The post-match celebration was held at the famous Wilgenhof Hall of Residence where the PURFC team was hosted to a traditional braai served in the old Wilganhof dining hall.  Players from both teams sat together with the entire Wilganhof student body in attendance.  Speeches were made, gifts exchanged, tee-shirts were traded as both teams enjoyed the post-game banquet.  It was a wonderful evening that will live long in the memories of all our PURFC South Africa touring squad.

PURFC made every effort to take advantage of the experiences afforded in culturally rich and naturally beautiful South Africa.  The very next day after playing an intense and hard-hitting rugby match against Wilganhof, the team boarded the bus to Cape Town.  First stop, Table Mountain!  http://www.southafrica.net/za/en/articles/entry/article-southafrica.net-table-mountain .

On time and eager to take in the breath-taking views, the team stood in line with countless other tourists from around the world as the Table Mountain safety crew decided if the gondolas could go up on the sunny, but windy day.  Alas, the first major disappointment of the tour occurred as the rides were suspended for the day.  The team did not lose heart but instead disbanded to explore the Victoria & Albert Waterfront and Table Bay Harbour in small groups.  http://www.southafrica.net/za/en/articles/entry/article-southafrica.net-the-va-waterfront

Tour members were encouraged to bring back souvenirs for friends but especially their parents, whose support made this entire tour a reality.

The team re-gathered in the afternoon and together boarded a ferry to Robben Island, which takes its name for the Dutch “seal island” and is a short 40-minute ferry ride from Cape Town.

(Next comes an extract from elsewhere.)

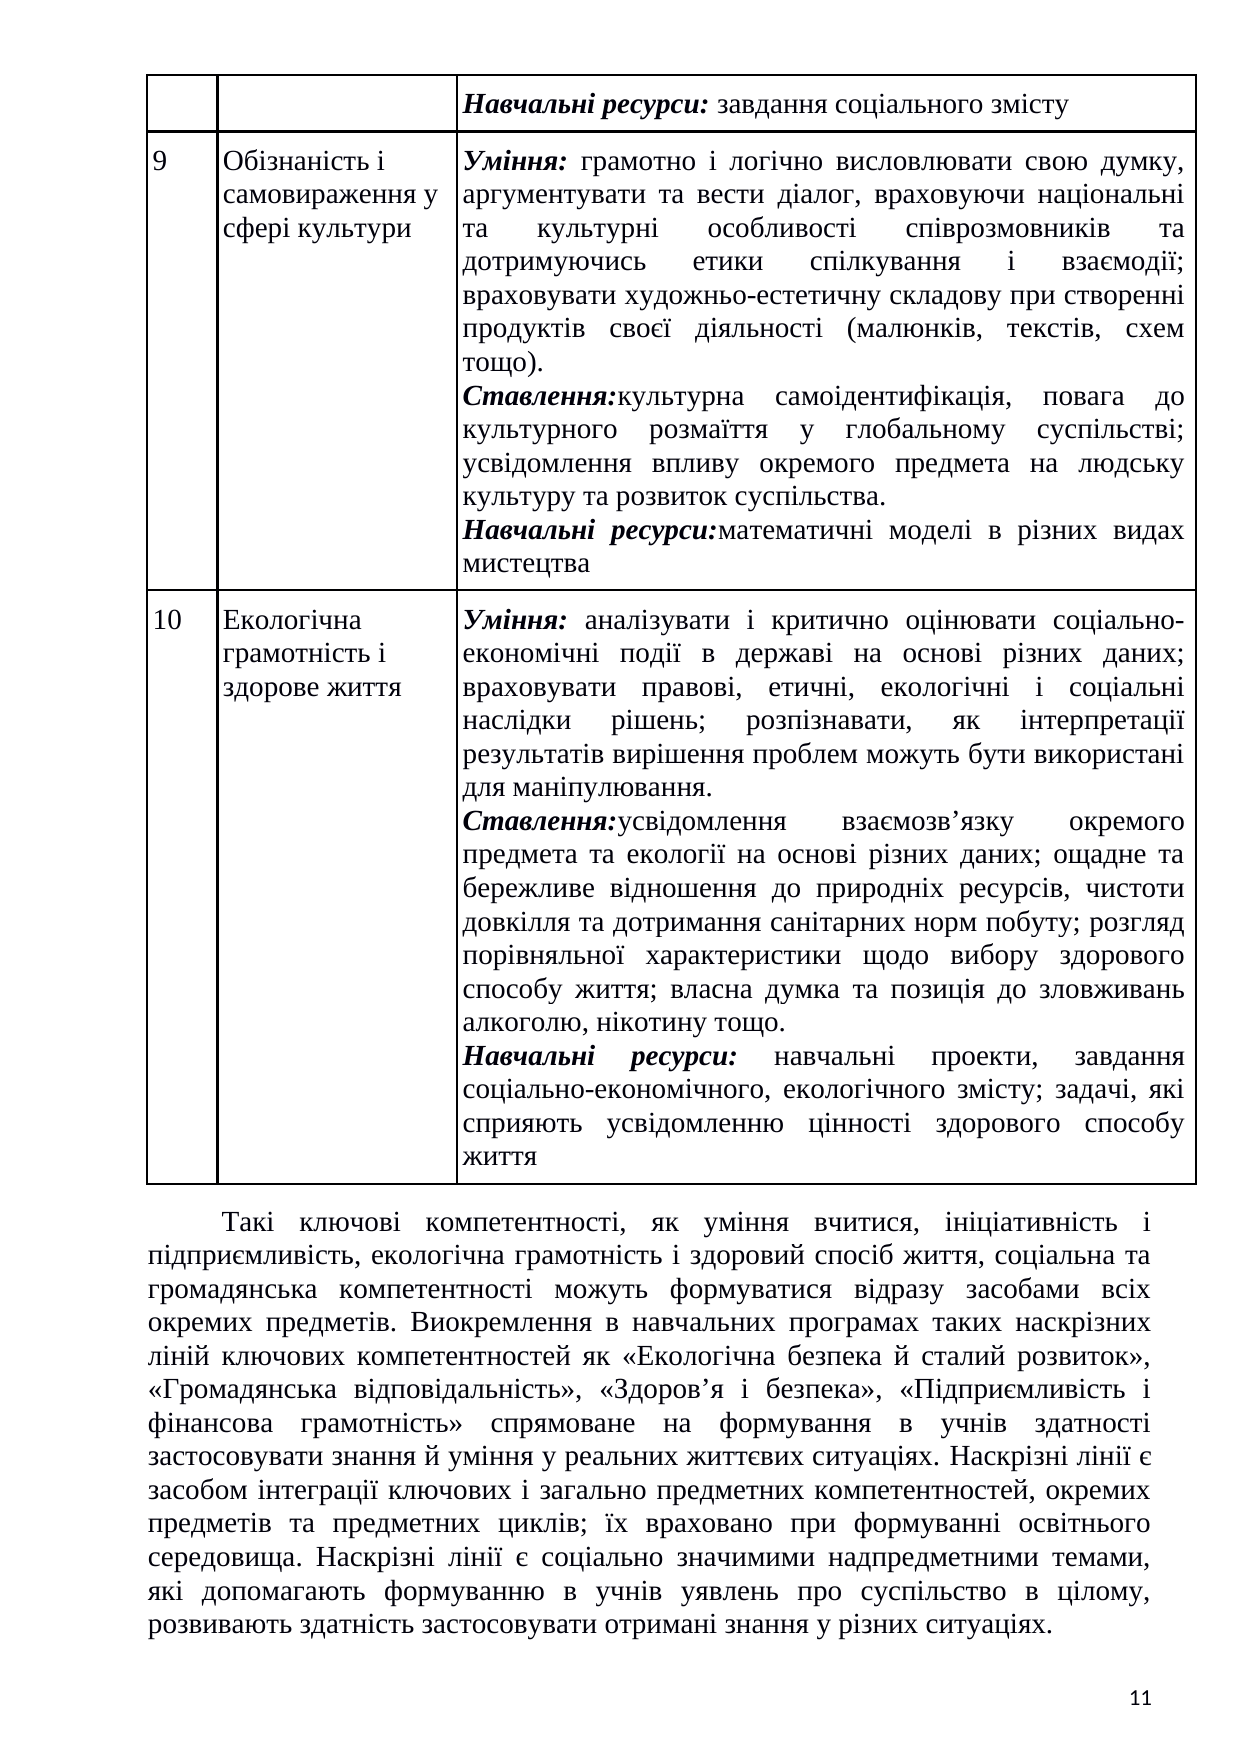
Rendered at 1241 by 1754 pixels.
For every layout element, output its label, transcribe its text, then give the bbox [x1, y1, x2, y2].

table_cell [219, 76, 456, 130]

Nobel Laureate and former President of South Africa Nelson Mandela was imprisoned there for 18 of the 27 years he served behind bars before the fall of apartheid. To date, three of the former inmates of Robben Island have gone on to become President of South Africa: Nelson Mandela, Kgalema Motlanthe, and current President Jacob Zuma.

The entire prison is now a World Heritage site and former inmates lead the tours within the prison.  Conditions were brutally inhumane; torture took place.  These sad episodes are painfully recounted in inmates’ writings on the walls of cells and recordings of their voices.  Mandela’s extremely small cell is kept as a stark tribute to his ability to endure and move forward to begin the creation of the new South Africa.  http://www.robben-island.org.za/

In the evening, the Princeton Rugby Team shared its final dinner together in South Africa in a traditional South African restaurant on Long Street, noted for its elegant Victorian buildings with beautiful wrought iron balconies, shops, bookstores, and ethnic restaurants lining its path.

The following day the team flew back to Princeton with great memories of an incredible tour.